Having said that I actually have to admit that I did not take much advantage of this fact. I still need a lot of practice to ride a fully loaded bike on challenging terrains.
Before heading to Guinea we noticed that notoriously enough it did not appear on the travel route of hardly any tourists, backpackers, overlanders, bikers, etc. Burkina and Ghana promised to be kind of Thailand of the West Africa, where everybody was heading to whereas Guinea was kind of none- existent.
So when I met a Belgian couple who were coming from there I was so excited to ask about Guinea, about the roads, if it was worth it or not and the first thing we did with Maximilan was to sit down and go over their route in Guinea. It did not take much time to realize that most of the lip stick red colored and beautifully marked main roads on the map were actually only a track, a bad track, a horrible track, where according to Maximilan you even had to cross rivers!

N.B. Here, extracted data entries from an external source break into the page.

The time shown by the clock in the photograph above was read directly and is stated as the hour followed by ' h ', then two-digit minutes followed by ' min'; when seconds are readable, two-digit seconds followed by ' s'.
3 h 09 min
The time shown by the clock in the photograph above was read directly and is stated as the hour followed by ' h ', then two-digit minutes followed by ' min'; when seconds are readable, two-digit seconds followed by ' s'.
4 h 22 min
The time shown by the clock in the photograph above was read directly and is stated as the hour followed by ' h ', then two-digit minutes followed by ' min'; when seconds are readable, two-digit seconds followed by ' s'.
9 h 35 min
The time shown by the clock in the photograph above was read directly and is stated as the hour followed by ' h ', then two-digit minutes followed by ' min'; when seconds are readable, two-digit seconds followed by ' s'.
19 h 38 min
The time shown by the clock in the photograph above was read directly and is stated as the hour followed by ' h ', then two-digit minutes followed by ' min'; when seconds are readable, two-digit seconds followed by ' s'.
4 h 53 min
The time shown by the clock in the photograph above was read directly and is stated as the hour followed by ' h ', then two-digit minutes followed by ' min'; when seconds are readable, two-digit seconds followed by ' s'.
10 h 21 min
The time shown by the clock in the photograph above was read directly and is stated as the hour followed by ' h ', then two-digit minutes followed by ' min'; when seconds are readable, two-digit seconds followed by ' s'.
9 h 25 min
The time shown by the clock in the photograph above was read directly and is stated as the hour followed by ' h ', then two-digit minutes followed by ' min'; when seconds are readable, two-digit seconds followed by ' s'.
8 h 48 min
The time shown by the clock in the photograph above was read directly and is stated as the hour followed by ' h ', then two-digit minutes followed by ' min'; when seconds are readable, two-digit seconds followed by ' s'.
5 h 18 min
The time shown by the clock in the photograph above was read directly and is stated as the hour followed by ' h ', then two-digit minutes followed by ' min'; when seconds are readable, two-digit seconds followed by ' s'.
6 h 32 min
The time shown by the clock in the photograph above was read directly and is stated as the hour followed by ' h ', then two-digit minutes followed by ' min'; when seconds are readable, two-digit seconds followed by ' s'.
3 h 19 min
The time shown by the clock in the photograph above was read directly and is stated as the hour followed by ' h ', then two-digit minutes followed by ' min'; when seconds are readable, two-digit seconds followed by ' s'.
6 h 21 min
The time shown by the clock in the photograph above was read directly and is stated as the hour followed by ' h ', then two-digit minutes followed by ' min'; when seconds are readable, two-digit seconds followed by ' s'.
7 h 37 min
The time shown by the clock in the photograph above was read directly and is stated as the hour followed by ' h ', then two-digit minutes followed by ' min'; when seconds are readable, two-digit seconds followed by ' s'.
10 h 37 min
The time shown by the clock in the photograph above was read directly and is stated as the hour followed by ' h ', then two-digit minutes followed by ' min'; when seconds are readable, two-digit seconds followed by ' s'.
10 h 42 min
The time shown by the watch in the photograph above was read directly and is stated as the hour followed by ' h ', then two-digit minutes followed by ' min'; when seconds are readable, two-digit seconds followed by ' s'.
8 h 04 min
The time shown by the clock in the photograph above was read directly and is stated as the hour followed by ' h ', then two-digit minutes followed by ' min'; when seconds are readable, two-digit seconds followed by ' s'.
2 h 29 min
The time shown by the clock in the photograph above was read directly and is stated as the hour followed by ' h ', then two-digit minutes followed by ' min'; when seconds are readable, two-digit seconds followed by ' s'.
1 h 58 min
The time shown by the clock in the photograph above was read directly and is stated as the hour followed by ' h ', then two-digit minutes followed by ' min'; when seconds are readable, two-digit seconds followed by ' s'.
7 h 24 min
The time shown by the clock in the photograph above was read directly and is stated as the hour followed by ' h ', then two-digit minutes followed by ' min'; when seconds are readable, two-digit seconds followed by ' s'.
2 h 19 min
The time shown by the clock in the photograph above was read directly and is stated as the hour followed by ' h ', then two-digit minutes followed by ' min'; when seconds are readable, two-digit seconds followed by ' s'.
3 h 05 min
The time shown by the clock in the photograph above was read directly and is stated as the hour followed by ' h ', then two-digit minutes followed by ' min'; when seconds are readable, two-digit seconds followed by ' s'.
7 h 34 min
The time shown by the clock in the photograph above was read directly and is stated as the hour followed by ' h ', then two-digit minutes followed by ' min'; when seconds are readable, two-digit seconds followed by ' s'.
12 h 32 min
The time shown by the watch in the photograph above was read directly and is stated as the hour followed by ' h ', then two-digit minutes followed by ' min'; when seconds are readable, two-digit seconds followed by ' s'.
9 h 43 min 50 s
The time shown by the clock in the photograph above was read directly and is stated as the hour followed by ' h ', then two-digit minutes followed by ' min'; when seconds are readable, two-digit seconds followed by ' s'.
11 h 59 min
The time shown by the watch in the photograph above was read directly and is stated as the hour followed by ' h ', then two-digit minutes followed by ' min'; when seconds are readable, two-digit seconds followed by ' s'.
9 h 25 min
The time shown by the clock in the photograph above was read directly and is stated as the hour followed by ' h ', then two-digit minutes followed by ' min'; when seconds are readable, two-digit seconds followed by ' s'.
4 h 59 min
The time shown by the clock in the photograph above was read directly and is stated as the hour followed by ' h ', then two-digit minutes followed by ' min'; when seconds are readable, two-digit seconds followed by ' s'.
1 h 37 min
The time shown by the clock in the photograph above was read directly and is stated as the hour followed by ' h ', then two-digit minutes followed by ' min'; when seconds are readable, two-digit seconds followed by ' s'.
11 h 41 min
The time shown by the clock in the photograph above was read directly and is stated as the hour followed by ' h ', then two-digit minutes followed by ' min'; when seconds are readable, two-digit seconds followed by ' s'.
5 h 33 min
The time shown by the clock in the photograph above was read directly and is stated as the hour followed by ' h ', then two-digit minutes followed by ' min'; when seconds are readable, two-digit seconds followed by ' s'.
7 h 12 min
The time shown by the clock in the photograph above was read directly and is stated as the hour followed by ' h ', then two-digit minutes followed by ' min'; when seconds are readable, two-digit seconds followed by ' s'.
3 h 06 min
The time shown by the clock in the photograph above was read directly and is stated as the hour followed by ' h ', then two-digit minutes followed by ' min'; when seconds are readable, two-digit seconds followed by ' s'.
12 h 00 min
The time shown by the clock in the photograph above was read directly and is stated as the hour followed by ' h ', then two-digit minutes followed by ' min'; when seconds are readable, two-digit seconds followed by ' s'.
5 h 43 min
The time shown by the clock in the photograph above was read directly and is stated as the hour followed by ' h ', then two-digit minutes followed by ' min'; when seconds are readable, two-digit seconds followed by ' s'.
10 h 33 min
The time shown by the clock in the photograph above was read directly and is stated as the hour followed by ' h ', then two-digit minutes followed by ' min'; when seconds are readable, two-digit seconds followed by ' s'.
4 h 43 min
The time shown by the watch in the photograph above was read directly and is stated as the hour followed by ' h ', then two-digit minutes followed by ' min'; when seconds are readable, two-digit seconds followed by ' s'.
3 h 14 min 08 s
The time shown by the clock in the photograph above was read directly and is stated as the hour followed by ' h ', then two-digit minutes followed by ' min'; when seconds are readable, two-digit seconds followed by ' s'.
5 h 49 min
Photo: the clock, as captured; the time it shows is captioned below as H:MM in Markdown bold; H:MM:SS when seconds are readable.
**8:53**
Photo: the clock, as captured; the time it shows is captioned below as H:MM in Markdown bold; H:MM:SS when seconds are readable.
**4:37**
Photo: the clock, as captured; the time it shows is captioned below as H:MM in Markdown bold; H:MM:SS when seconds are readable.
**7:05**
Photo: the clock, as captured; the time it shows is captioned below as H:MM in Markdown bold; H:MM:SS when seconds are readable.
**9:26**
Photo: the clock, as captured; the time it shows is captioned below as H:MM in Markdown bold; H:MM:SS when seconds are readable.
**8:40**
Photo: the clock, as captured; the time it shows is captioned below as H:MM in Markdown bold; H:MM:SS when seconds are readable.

I found it very promising as so far we hadn´t done any off road tracks and something inside me was asking for a little bit of challenge. Only a little bit and what I got was way over my innocent desire of a little bit of off road!
We just got back from the mountain area called Fouta Djalon, where we got lost, trapped and left alone by ourselves and our none existent biking skills. Thanks to mainly stubbornness of David we managed to do more than 350 km of bad tracks, all reddish, up and down as if it was a museum offering all kinds of artifacts: sand, gravel, big stones, volcanic terrain, trenches, channels, corrugations, bridges that should be there but were not, a few little rivers, by the time we realized that the track was not that easy and the way back was already too far we had dropped the bike a few times.
Little by little we moved on and tried to adjust ourselves and our expectations to the red reality that surrounded us in a threatening way. 50 km or max 100 was all what we could do on a day and any way why rush? It was a 100% free of charge experience as we started staying at villagers houses and eating what we could find on the way, most of the time plain rice–for my fine Persian taste bad quality rice- and some sauce made of EITHER peanut OR cassava for as little as 40 cent for 2 people! The water was cheap too as right from the beginning we decided to drink the local water whenever possible and instead save the money for the beer!
After 450 km of potholed troubled roads where for the first time in the whole journey we fell off the bike as well as the 350 km of terrible tracks it seems that the worse is still to come as in 2 days we´ll be heading for Senegal borders and the sealed road will stop in Labe, the last major city in Guinea giving the way to one of the most horrible roads/tracks/or call it hell where according to some people you´ll do at most 200 km in 8 hours!
Yes this is Guinea, my last chance to become an acceptable rider!
didn’t see this one until now.
Glad you made it…Guinea is quite adventurous 🙂
And hi to the other poster..Tony from Belgium.
grts
max.
Hi Max,
Where on earth are you? Yes I miss Guinea and wonder if it has changed a lot ;). Take care and happy travels.
Now you know why there are no tourists in Guinea!
Congratulation, you are a ‘real’ biker now.